Eine Woche vor dem 10. Geburtstag macht Cymbeline, benannt nach der Titelfigur eines Shakespeare-Stücks, einen folgenschweren Fehler: Er prahlt mit Schwimmkünsten, die er nicht hat, da die Mutter bisher jede Bitte nach „Schwimmen gehen“ subtil unterlief. Um nicht als Großmaul dazustehen, muss Cym beim Schwimmbadbesuch mit der Klasse ins kalte Wasser springen. Er wäre ertrunken, hätte ihn nicht ausgerechnet ein Mädchen, die hochbegabte Veronique, Sproß einer britisch-chinesischen Familie, aus dem Wasser gezogen. Dieses Ereignis ruft in Cyms Mutter ein traumatisches Erlebnis wach, sodass sie in die Psychiatrie kommt. Cym wird bei Verwandten „geparkt“. Als er seine Mutter endlich besuchen darf, ist diese verschwunden. Um herauszubekommen, wo sie ist, und überhaupt zu verstehen, warum das alles passierte, sucht Cym im Atelier der Mutter, die mit Kunstkursen beider Leben finanziert, nach Antworten. Er entdeckt viele Bilder mit nur einem Motiv: Plüschbär Mr Fluffy. In einer dramatischen Schlussszene kommt die Wahrheit ans Licht, worin auch der totgesagte Vater, Schauspieler im o. g. Shakespeare-Stück, eine entscheidende Rolle spielt.
Nach einem etwas bemühten Anfang, bei dem der Ich-Erzähler ein albernes Badewannen-Schwimmtraining absolviert und sich mittels anbiedernder Du-Ansprachen des Mitgefühls der Leser*innen versichern will, nimmt die Geschichte Fahrt auf. Im Sinne des Cover-Untertitels „Wer die Wahrheit sucht, muss tief tauchen“ werden Handlungsstränge spannungsvoll, psychologisch glaubwürdig und symbolisch mehrdeutig verknüpft.

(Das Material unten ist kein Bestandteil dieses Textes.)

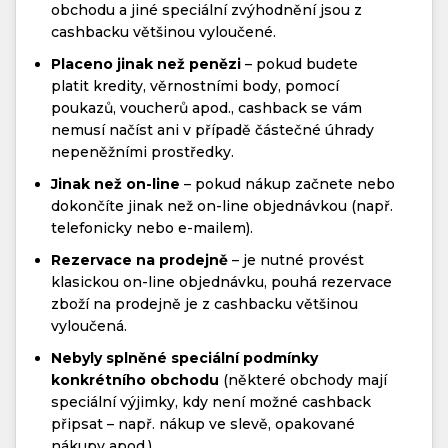
obchodu a jiné speciální zvýhodnění jsou z
cashbacku většinou vyloučené.
Placeno jinak než penězi
– pokud budete
platit kredity, věrnostními body, pomocí
poukazů, voucherů apod., cashback se vám
nemusí načíst ani v případě částečné úhrady
nepeněžními prostředky.
Jinak než on-line
– pokud nákup začnete nebo
dokončíte jinak než on-line objednávkou (např.
telefonicky nebo e-mailem).
Rezervace na prodejně
– je nutné provést
klasickou on-line objednávku, pouhá rezervace
zboží na prodejně je z cashbacku většinou
vyloučená.
Nebyly splněné speciální podmínky
konkrétního obchodu
(některé obchody mají
speciální výjimky, kdy není možné cashback
připsat – např. nákup ve slevě, opakované
nákupy apod.)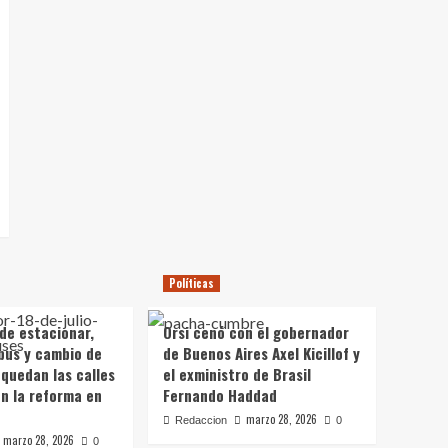
Políticas
 de estacionar,
Orsi cenó con el gobernador
bus y cambio de
de Buenos Aires Axel Kicillof y
 quedan las calles
el exministro de Brasil
on la reforma en
Fernando Haddad
marzo 28, 2026
Redaccion
0
marzo 28, 2026
0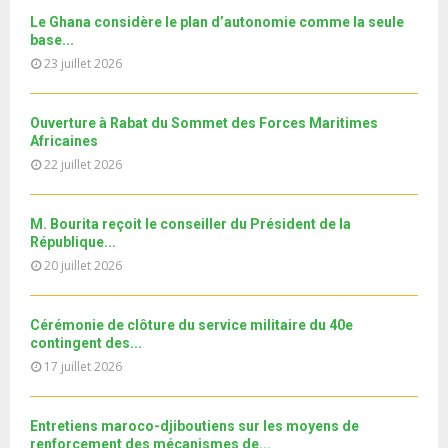
b
u
MRE الدورة...
l
n
u
31
e
Le Ghana considère le plan d’autonomie comme la seule
t
y
a
m
base...
T
u
o
i
b
h
23 juillet 2026
b
u
l
n
u
e
t
y
a
m
u
o
i
Ouverture à Rabat du Sommet des Forces Maritimes
b
b
u
Africaines
l
n
e
t
y
22 juillet 2026
a
u
o
i
b
u
l
e
M. Bourita reçoit le conseiller du Président de la
t
y
République...
u
o
20 juillet 2026
b
u
e
t
u
Cérémonie de clôture du service militaire du 40e
b
contingent des...
e
17 juillet 2026
Entretiens maroco-djiboutiens sur les moyens de
renforcement des mécanismes de...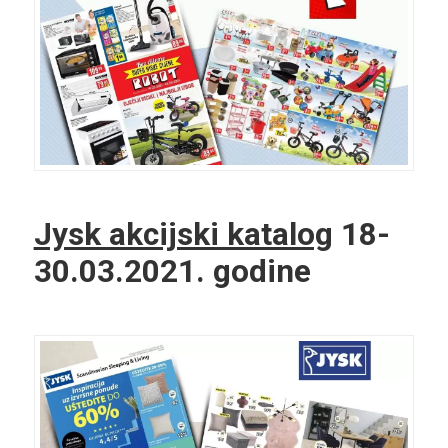
Jysk akcijski katalog
18-
30.03.2021. godine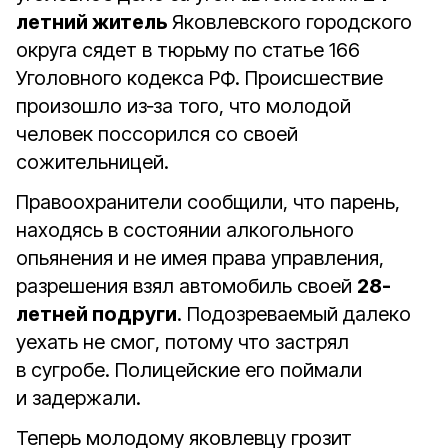
летний житель
Яковлевского городского
округа сядет в тюрьму по статье 166
Уголовного кодекса РФ. Происшествие
произошло из‑за того, что молодой
человек поссорился со своей
сожительницей.
Правоохранители сообщили, что парень,
находясь в состоянии алкогольного
опьянения и не имея права управления,
разрешения взял автомобиль своей
28-
летней подруги
. Подозреваемый далеко
уехать не смог, потому что застрял
в сугробе. Полицейские его поймали
и задержали.
Теперь молодому яковлевцу грозит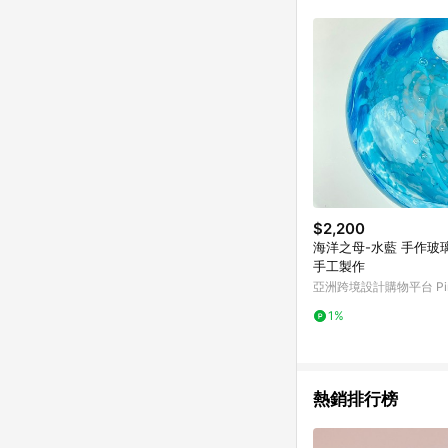
符合導購資格；承上，首次下
$2,200
海洋之母-水藍 手作玻
手工製作
亞洲跨境設計購物平台 Pin
1%
熱銷排行榜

Familienkonflikte bzw. Freundschaftsprobleme brechen auf, wobei auch soziale Gefälle kritisch hinterfragt werden: so das kunstnahe, prekäre Leben von Cym und der Mutter einerseits und das glanzvolle Dasein der Verwandten andererseits, wobei der Bank des Onkels aufgrund von unseriösen Spekulationen ein Crash droht. Zu den wichtigsten Dingen, die Cym begreift, gehören ein tieferes Verständnis von Freundschaft und von der Beziehung zwischen Kindern und Erwachsenen, wobei letztere sich nur bewährt, wenn sie wahrhaftig ist. Diese Botschaft vermittelt sich gerade durch den z. T. die eigenen Ängste wegplappernden Erzählton. In diesem Kontext erscheint die Klappentext-Werbung „Eine herzzereißende, urkomische Geschichte“ geradezu trivial-un“wahr“. Ausgehend vom Tate Gallery-Besuch von Cyms Klasse könnte nach Kenntnis der Geschichte Edvard Munchs „Der Schrei“ betrachtet und über Korrespondenzen zwischen Bild und Geschichte nachgedacht werden.